→ **Description of the task**: Each entry should be returned exactly as written, with no pictures carried over.

→ **Given information**:
Segment Open
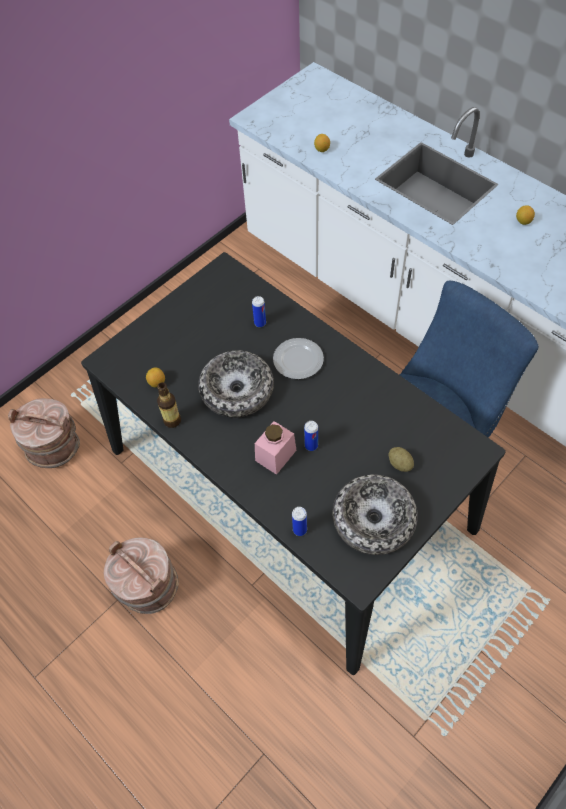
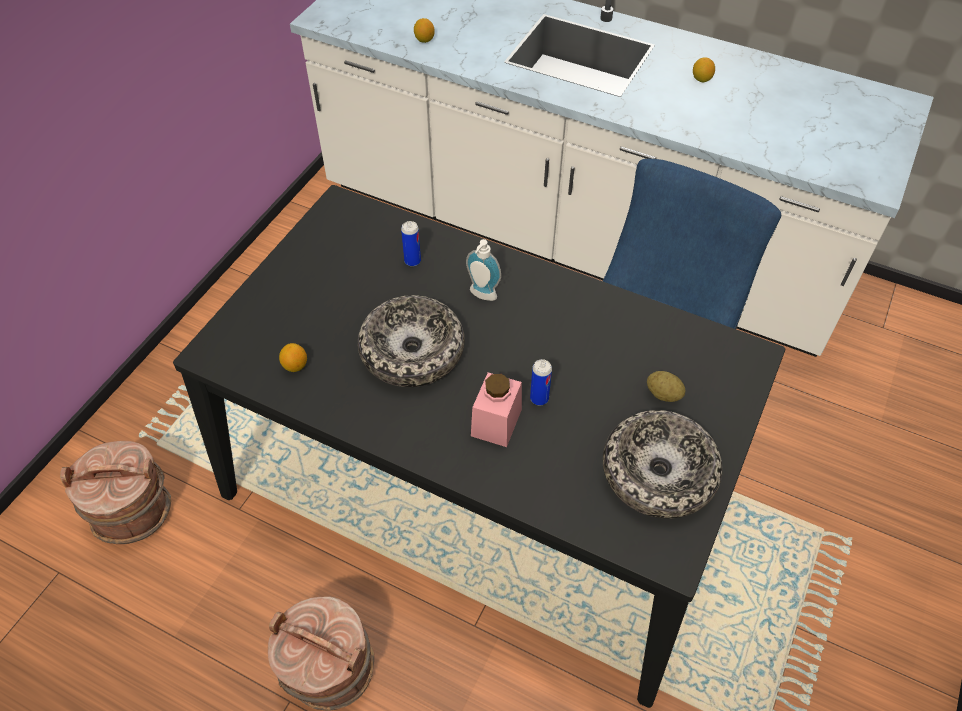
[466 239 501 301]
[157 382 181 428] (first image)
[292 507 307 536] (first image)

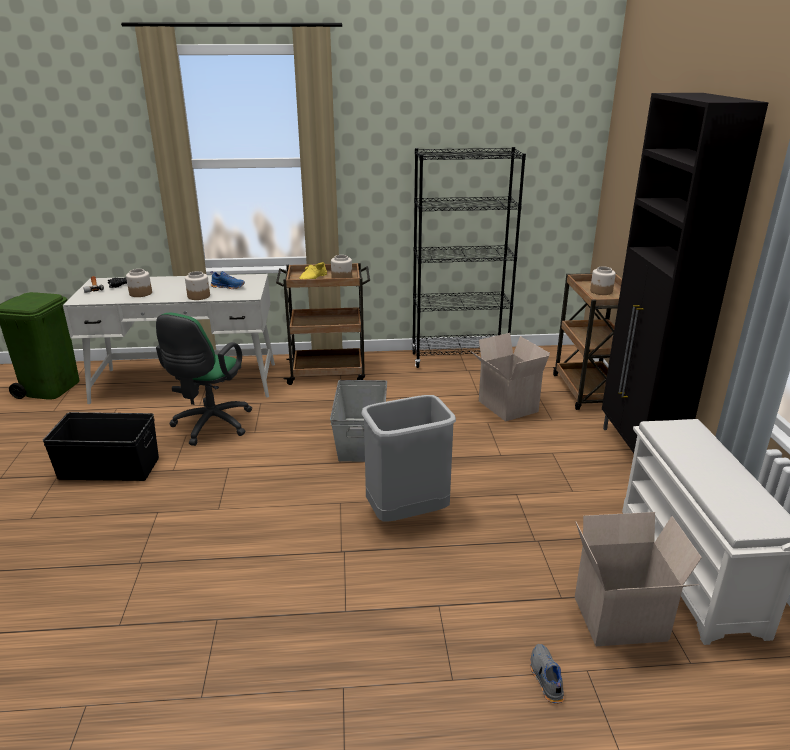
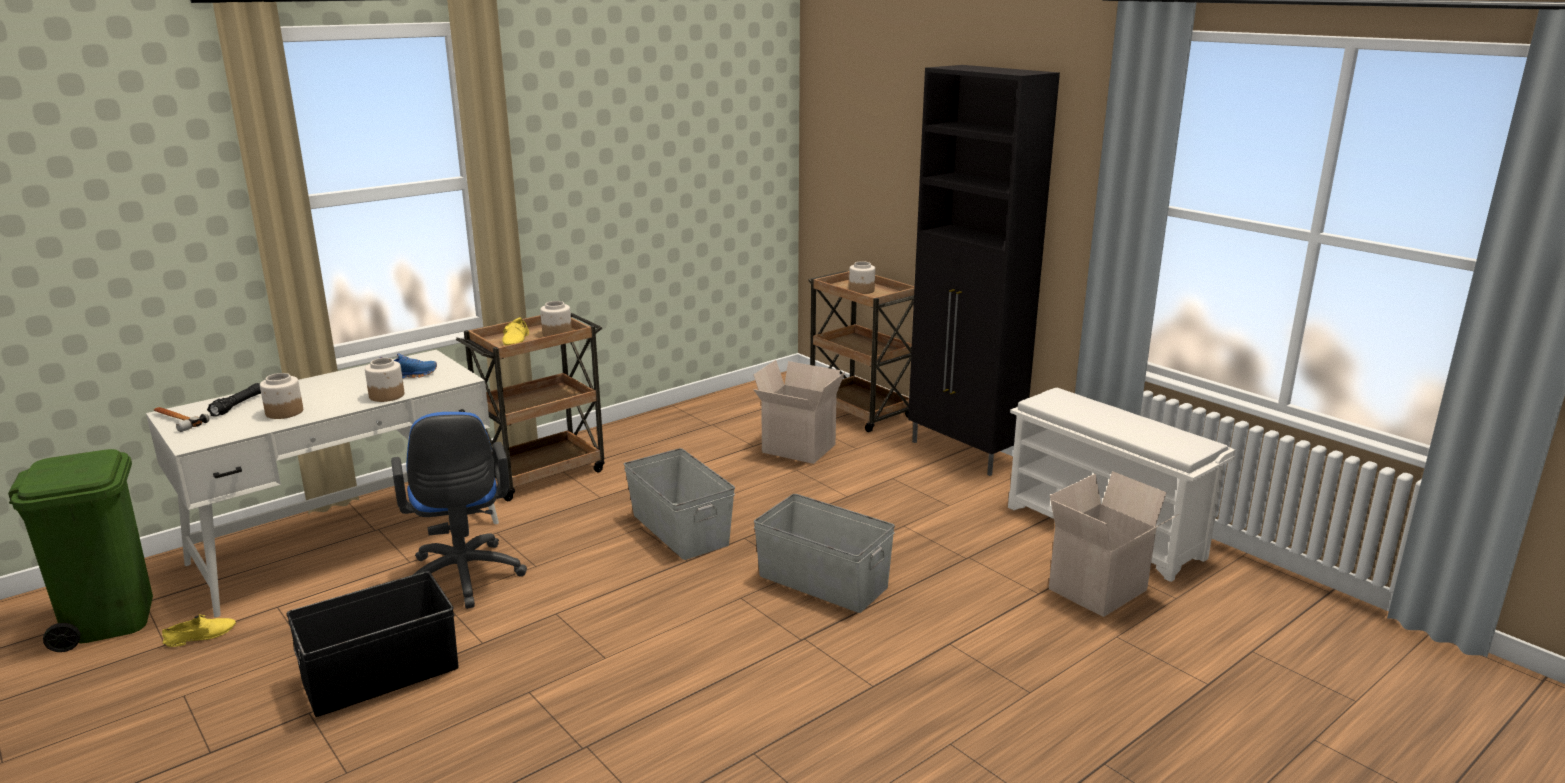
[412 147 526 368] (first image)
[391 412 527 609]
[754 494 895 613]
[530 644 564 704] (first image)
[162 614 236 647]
Segment Closed
→ **Exercise response**:
[466 239 501 301]
[157 382 181 428] (first image)
[292 507 307 536] (first image)

[412 147 526 368] (first image)
[391 412 527 609]
[754 494 895 613]
[530 644 564 704] (first image)
[162 614 236 647]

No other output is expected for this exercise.